--- START ---

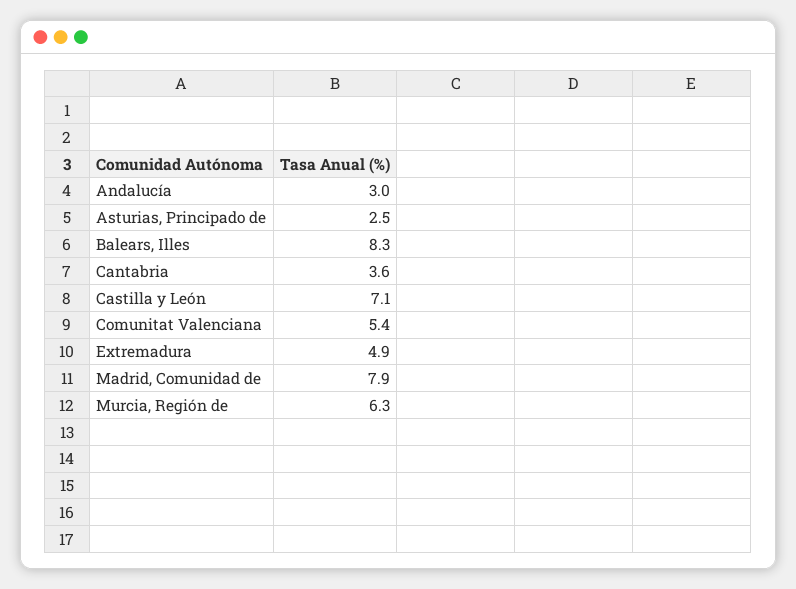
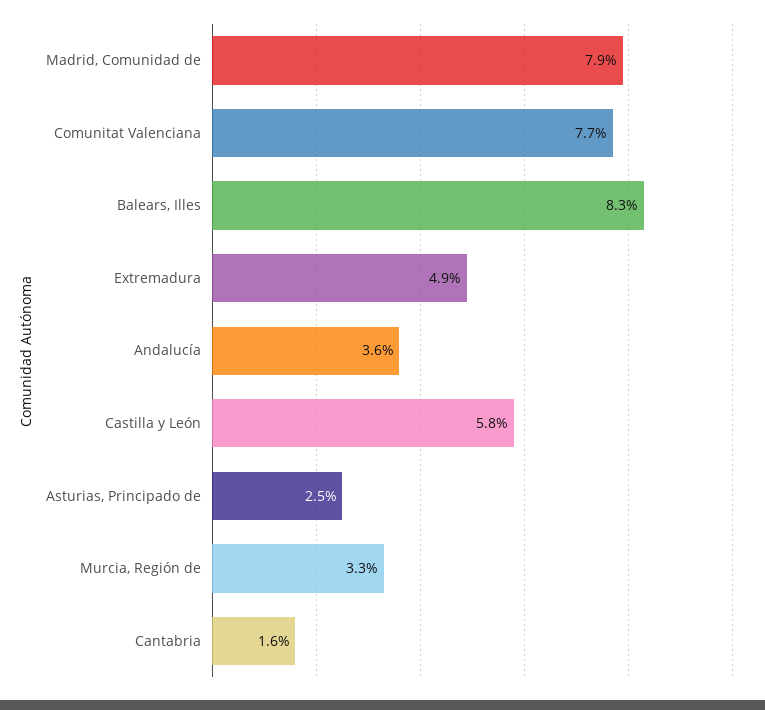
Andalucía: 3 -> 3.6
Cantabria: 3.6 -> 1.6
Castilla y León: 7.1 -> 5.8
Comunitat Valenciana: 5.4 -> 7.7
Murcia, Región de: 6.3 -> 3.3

--- END ---

• [Exercise]
Everything from the line that contains "Cantabria: 3.6 -> 1.6" through the final line of the listing is to be restated word for word, and nothing more.

• [Expected output]
Cantabria: 3.6 -> 1.6
Castilla y León: 7.1 -> 5.8
Comunitat Valenciana: 5.4 -> 7.7
Murcia, Región de: 6.3 -> 3.3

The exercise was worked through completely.